* Exercise details *
Identify every line of the records that contains the word "with" and copy each of those lines. Case counts.
Segment Start: Data supplied
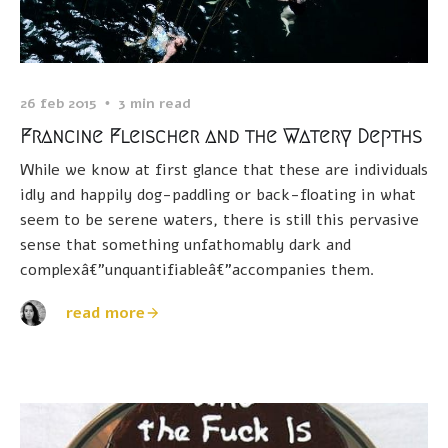
26 feb 2015
3 min read
Francine Fleischer and the Watery Depths
While we know at first glance that these are individuals
idly and happily dog-paddling or back-floating in what
seem to be serene waters, there is still this pervasive
sense that something unfathomably dark and
complexâ€”unquantifiableâ€”accompanies them.
read more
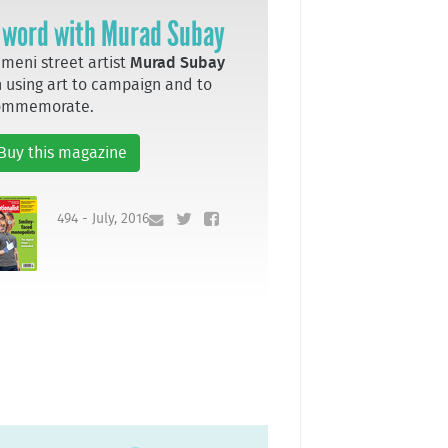
 word with Murad Subay
meni street artist
Murad Subay
 using art to campaign and to
ommemorate.
Buy this magazine
494 - July, 2016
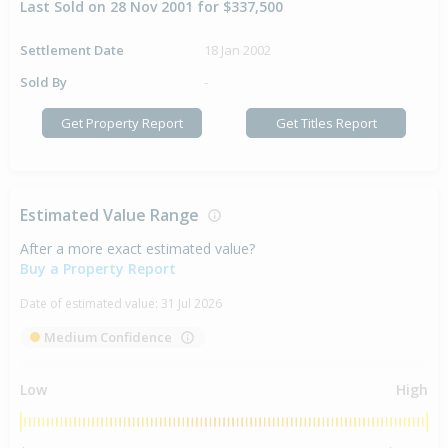
Last Sold on 28 Nov 2001 for $337,500
Settlement Date
18 Jan 2002
Sold By
-
Get Property Report
Get Titles Report
Estimated Value Range
After a more exact estimated value?
Buy a Property Report
Date of estimated value:
31 Jul 2026
Medium Confidence
Low
High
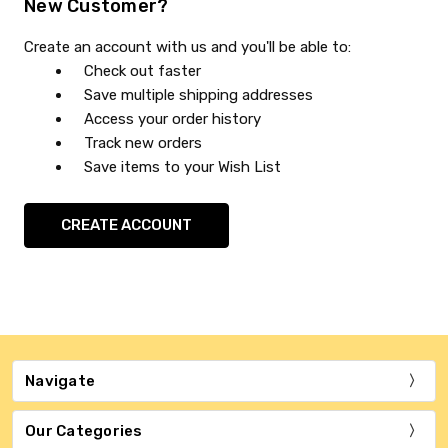
New Customer?
Create an account with us and you'll be able to:
Check out faster
Save multiple shipping addresses
Access your order history
Track new orders
Save items to your Wish List
CREATE ACCOUNT
Navigate
Our Categories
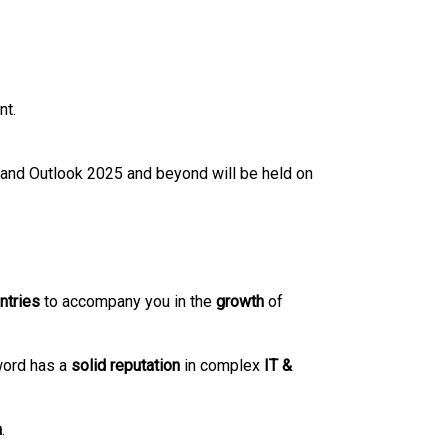
nt.
 and Outlook 2025 and beyond will be held on
ntries
to accompany you in the
growth
of
word has a
solid
reputation
in complex
IT &
a
.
Segment End: Data supplied
* Answer below *
 word with Murad Subay
Create an account with us and you'll be able to:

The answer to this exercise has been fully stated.